Open Timarrr opened 1 year ago
Update: Free size now reports around 300GiB, but I needed to increase the DB size to 12 GiB so as to avoid it overfilling. Also I found out that bees performs WAY better with one thread in my situation: worst case with very frequent seeks it still sits @3-4MB/s but now it sometimes goes to 100 something MB/s. Also with one thread it doesn't load the system nearly as much (i.e. with default settings all my cores were busy with I/O waiting and system was ~12 load avg, but now it's only 1-2.) and the HDD doesn't heat up as much
I'm not sure if the DB overfilling is really such a big issue. In the end, it's okay to push out older hashes and keep the hashes for big blocks, and you don't want to have too many shared extents per hash anyways. Thus you probably don't want to keep hashes for small blocks because that's like taking 99% time for 1% space savings.

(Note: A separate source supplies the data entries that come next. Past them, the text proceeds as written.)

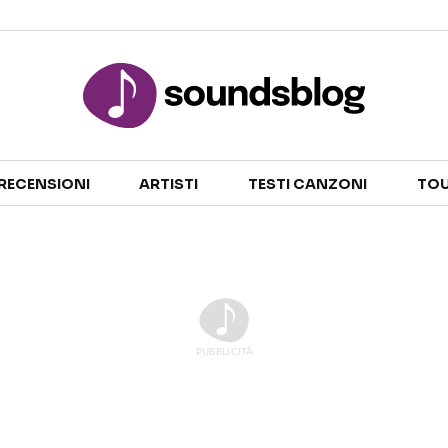
Sezioni
RECENSIONI
ARTISTI
TESTI CANZONI
TOU
NOTIZIE
ARTISTI
RECENSIONI MUSICALI
TESTI CANZONI
INTERVISTE
TOUR ED EVENTI
GOSSIP E CURIOSITÀ
TALENT SHOW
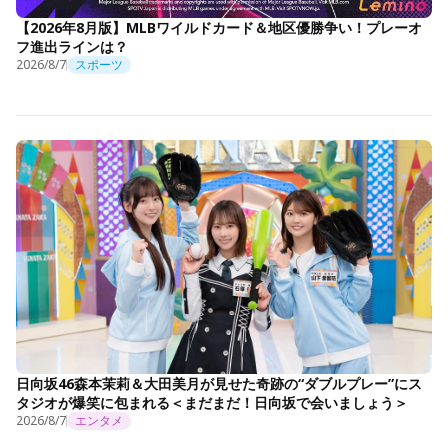
【2026年8月版】MLBワイルドカード＆地区優勝争い！プレーオ
フ進出ラインは？
2026/8/7
スポーツ
日向坂46森本茉莉＆大田美月が見せた奇跡の“ダブルプレー”にス
タジオが爆笑に包まれる＜まだまだ！日向坂で会いましょう＞
2026/8/7
エンタメ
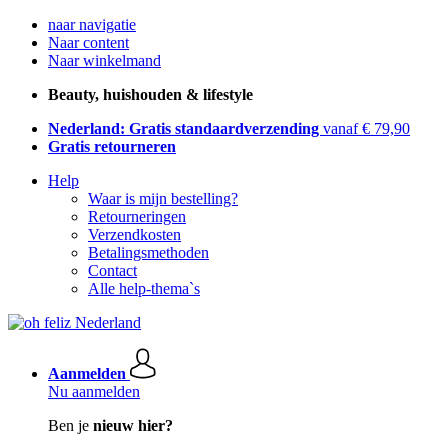
naar navigatie
Naar content
Naar winkelmand
Beauty, huishouden & lifestyle
Nederland: Gratis standaardverzending
vanaf € 79,90
Gratis retourneren
Help
Waar is mijn bestelling?
Retourneringen
Verzendkosten
Betalingsmethoden
Contact
Alle help-thema`s
Aanmelden
Nu aanmelden
Ben je
nieuw hier?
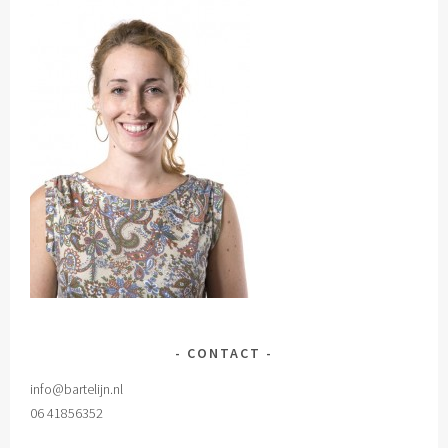
CONTACT
info@bartelijn.nl
06 41856352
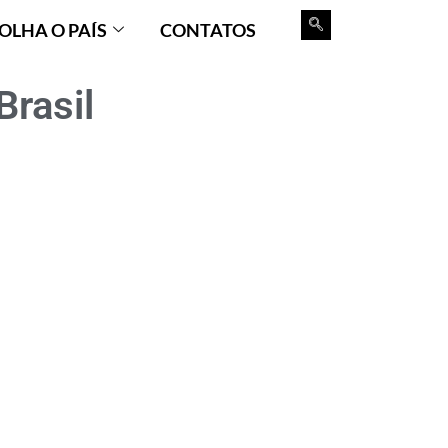
OLHA O PAÍS
CONTATOS
Brasil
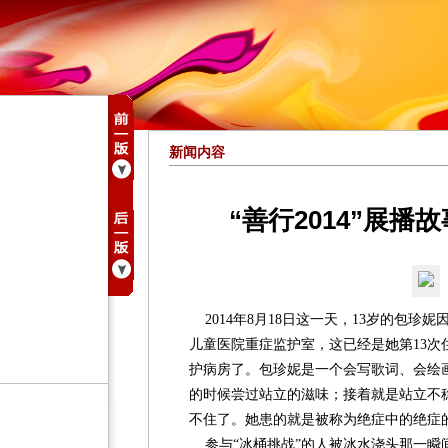
新闻内容
“善行2014”展播
2014年8月18日这一天，13岁的包珍
儿童医院重症监护室，这已经是她第13次住
护病房了。包珍妮是一个会写歌词、会绘
的时候尝过站立的滋味；接着就是站立不
不住了。她患的就是被称为绝症中的绝症的
参与“冰桶挑战”的人被冰水浇头那一瞬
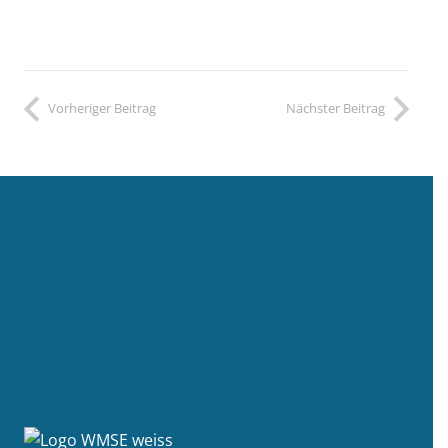
Vorheriger Beitrag
Nächster Beitrag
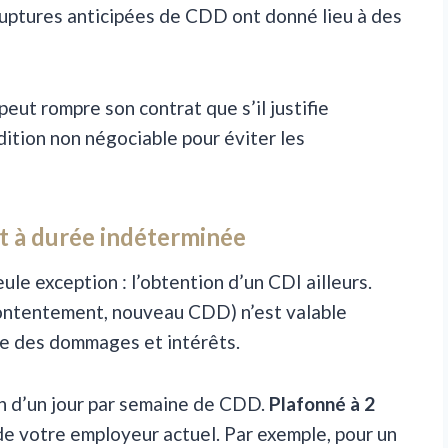
ruptures anticipées de CDD ont donné lieu à des
 peut rompre son contrat que s’il justifie
ition non négociable pour éviter les
rat à durée indéterminée
ule exception : l’obtention d’un CDI ailleurs.
tentement, nouveau CDD) n’est valable
ne des dommages et intérêts.
son d’un jour par semaine de CDD.
Plafonné à 2
 de votre employeur actuel. Par exemple, pour un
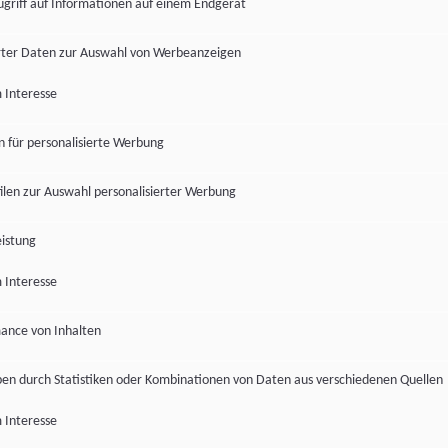
ugriff auf Informationen auf einem Endgerät
ter Daten zur Auswahl von Werbeanzeigen
 Interesse
en für personalisierte Werbung
len zur Auswahl personalisierter Werbung
istung
 Interesse
ance von Inhalten
pen durch Statistiken oder Kombinationen von Daten aus verschiedenen Quellen
 Interesse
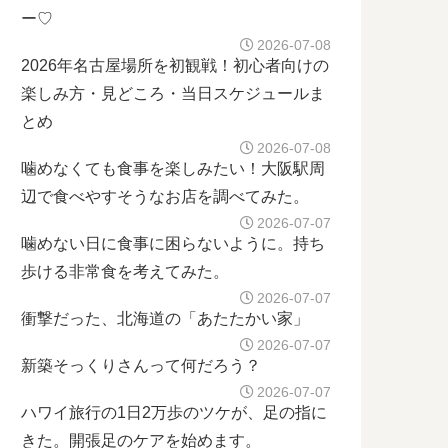
ー♡
2026-07-08
2026年名古屋場所を初観戦！初心者向けの
楽しみ方・見どころ・当日スケジュールま
とめ
2026-07-08
噛めなくても食事を楽しみたい！大阪駅周
辺で食べやすそうなお店を調べてみた。
2026-07-07
噛めない日に食事に困らないように。持ち
歩ける非常食を考えてみた。
2026-07-07
衝撃だった、北海道の「あたたかい家」
2026-07-07
新築そっくりさんって何だろう？
2026-07-07
ハワイ旅行の1日2万歩のツケが、足の指に
きた。開張足のケアを始めます。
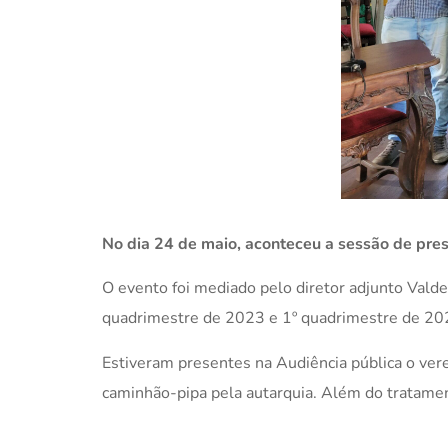
No dia 24 de maio, aconteceu a sessão de pre
O evento foi mediado pelo diretor adjunto Valde
quadrimestre de 2023 e 1º quadrimestre de 20
Estiveram presentes na Audiência pública o ver
caminhão-pipa pela autarquia. Além do tratamen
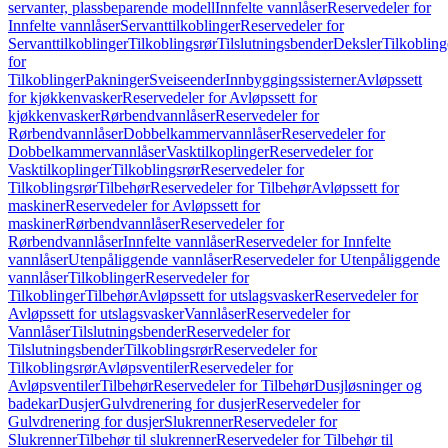
servanter, plassbeparende modell
Innfelte vannlåser
Reservedeler for
Innfelte vannlåser
Servanttilkoblinger
Reservedeler for
Servanttilkoblinger
Tilkoblingsrør
Tilslutningsbender
Deksler
Tilkobling
for
Tilkoblinger
Pakninger
Sveiseender
Innbyggingssisterner
Avløpssett
for kjøkkenvasker
Reservedeler for Avløpssett for
kjøkkenvasker
Rørbendvannlåser
Reservedeler for
Rørbendvannlåser
Dobbelkammervannlåser
Reservedeler for
Dobbelkammervannlåser
Vasktilkoplinger
Reservedeler for
Vasktilkoplinger
Tilkoblingsrør
Reservedeler for
Tilkoblingsrør
Tilbehør
Reservedeler for Tilbehør
Avløpssett for
maskiner
Reservedeler for Avløpssett for
maskiner
Rørbendvannlåser
Reservedeler for
Rørbendvannlåser
Innfelte vannlåser
Reservedeler for Innfelte
vannlåser
Utenpåliggende vannlåser
Reservedeler for Utenpåliggende
vannlåser
Tilkoblinger
Reservedeler for
Tilkoblinger
Tilbehør
Avløpssett for utslagsvasker
Reservedeler for
Avløpssett for utslagsvasker
Vannlåser
Reservedeler for
Vannlåser
Tilslutningsbender
Reservedeler for
Tilslutningsbender
Tilkoblingsrør
Reservedeler for
Tilkoblingsrør
Avløpsventiler
Reservedeler for
Avløpsventiler
Tilbehør
Reservedeler for Tilbehør
Dusjløsninger og
badekar
Dusjer
Gulvdrenering for dusjer
Reservedeler for
Gulvdrenering for dusjer
Slukrenner
Reservedeler for
Slukrenner
Tilbehør til slukrenner
Reservedeler for Tilbehør til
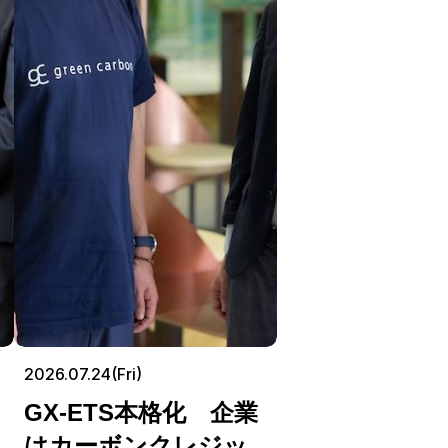
2026.07.24(Fri)
GX-ETS本格化 企業
はカーボンクレジッ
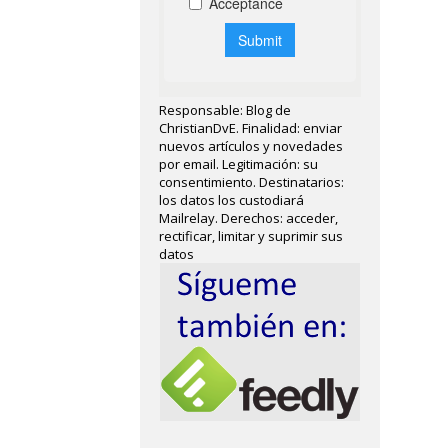
Responsable: Blog de
ChristianDvE. Finalidad: enviar
nuevos artículos y novedades
por email. Legitimación: su
consentimiento. Destinatarios:
los datos los custodiará
Mailrelay. Derechos: acceder,
rectificar, limitar y suprimir sus
datos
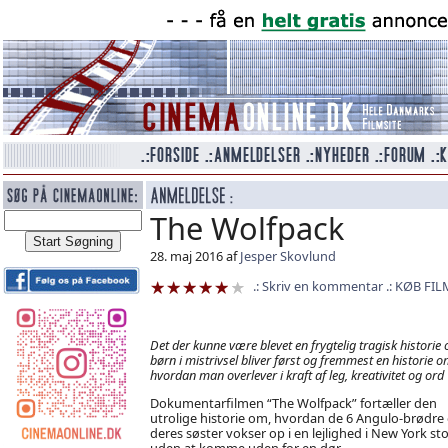
The Wolfpack
28. maj 2016 af
Jesper Skovlund
Skriv en kommentar
KØB FIL
Det der kunne være blevet en frygtelig tragisk historie
børn i mistrivsel bliver først og fremmest en historie o
hvordan man overlever i kraft af leg, kreativitet og ord
Dokumentarfilmen “The Wolfpack” fortæller den
utrolige historie om, hvordan de 6 Angulo-brødre
deres søster vokser op i en lejlighed i New York sto
uden at komme uden for en dør.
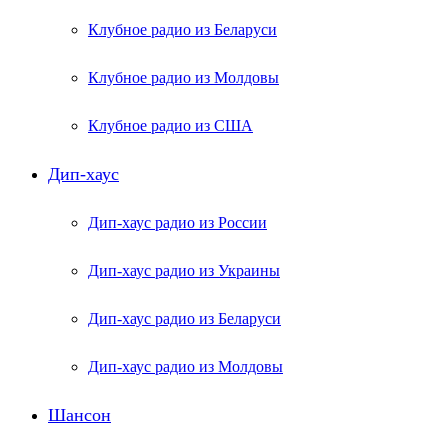
Клубное радио из Беларуси
Клубное радио из Молдовы
Клубное радио из США
Дип-хаус
Дип-хаус радио из России
Дип-хаус радио из Украины
Дип-хаус радио из Беларуси
Дип-хаус радио из Молдовы
Шансон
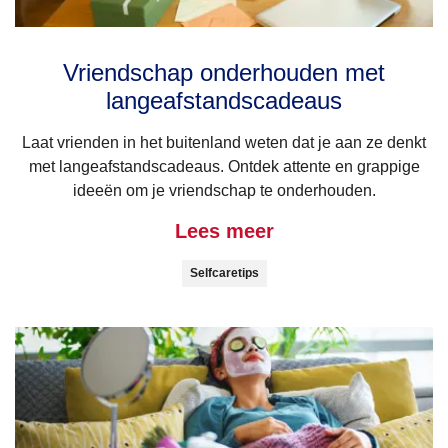
Vriendschap onderhouden met
langeafstandscadeaus
Laat vrienden in het buitenland weten dat je aan ze denkt
met langeafstandscadeaus. Ontdek attente en grappige
ideeën om je vriendschap te onderhouden.
Lees meer
Selfcaretips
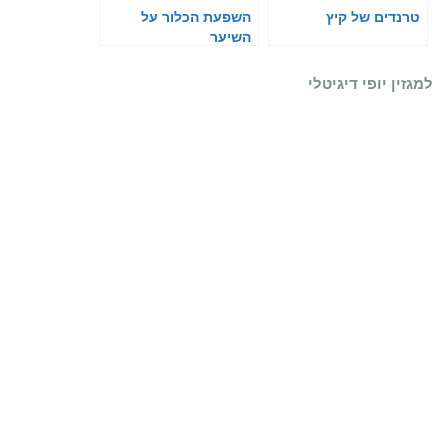
טרנדים של קיץ
השפעת הכלור על
השיער
למגזין יופי דיגיטלי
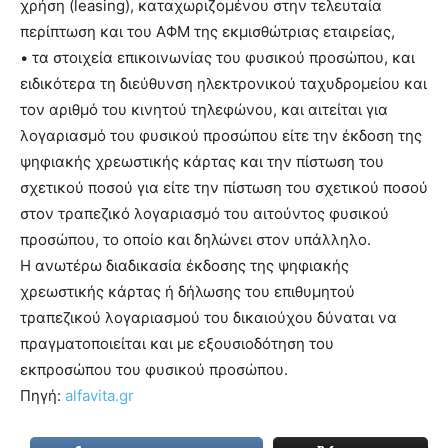
χρήση (leasing), καταχωριζομένου στην τελευταία
περίπτωση και του ΑΦΜ της εκμισθώτριας εταιρείας,
• τα στοιχεία επικοινωνίας του φυσικού προσώπου, και
ειδικότερα τη διεύθυνση ηλεκτρονικού ταχυδρομείου και
τον αριθμό του κινητού τηλεφώνου, και αιτείται για
λογαριασμό του φυσικού προσώπου είτε την έκδοση της
ψηφιακής χρεωστικής κάρτας και την πίστωση του
σχετικού ποσού για είτε την πίστωση του σχετικού ποσού
στον τραπεζικό λογαριασμό του αιτούντος φυσικού
προσώπου, το οποίο και δηλώνει στον υπάλληλο.
H ανωτέρω διαδικασία έκδοσης της ψηφιακής
χρεωστικής κάρτας ή δήλωσης του επιθυμητού
τραπεζικού λογαριασμού του δικαιούχου δύναται να
πραγματοποιείται και με εξουσιοδότηση του
εκπροσώπου του φυσικού προσώπου.
Πηγή:
alfavita.gr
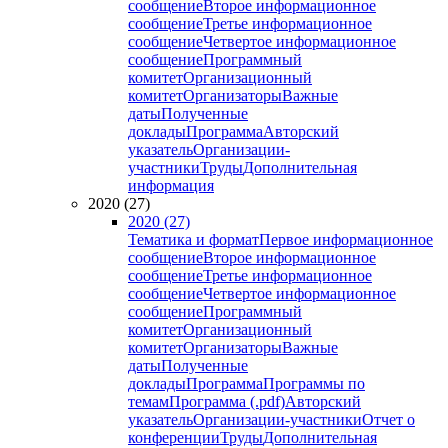
сообщение
Второе информационное
сообщение
Третье информационное
сообщение
Четвертое информационное
сообщение
Программный
комитет
Организационный
комитет
Организаторы
Важные
даты
Полученные
доклады
Программа
Авторский
указатель
Организации-
участники
Труды
Дополнительная
информация
2020 (27)
2020 (27)
Тематика и формат
Первое информационное
сообщение
Второе информационное
сообщение
Третье информационное
сообщение
Четвертое информационное
сообщение
Программный
комитет
Организационный
комитет
Организаторы
Важные
даты
Полученные
доклады
Программа
Программы по
темам
Программа (.pdf)
Авторский
указатель
Организации-участники
Отчет о
конференции
Труды
Дополнительная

Also, the problem with multiple threads is rather lock contention in btrfs. But I'm not sure if bees does some seek optimizing by re-ordering queued jobs, so seeking may be an issue, too.
What you observe for space is a documented behavior of bees, especially when coming from other dedup programs: Before freeing space, used space fills up or free space stops growing until the effort of bees finally resolves into freeing all the extents with the final snapshot sharing it.
I had half a terabyte left on my 4TB HDD and wanted to dedupe it to increase available size. After running bees for over 36 hours,
btrfs filesystem usage -h /hdd
reportsFree (estimated): 161.13GiB
. Bees is still buzzing along and my free space has stopped shrinking around this point. Also I have to mention that the 4GB hash table started overfilling and i had to restart beesd with 8GB db size in config.Another thing is that bees seem to spam the
2023-09-05 02:11:33 513194.513219<7> crawl_5_680152: exception (ignored): exception type std::runtime_error: FIXME: too many duplicate candidates, bailing out here
thing, sometimes for 15 seconds straight. Is this bad?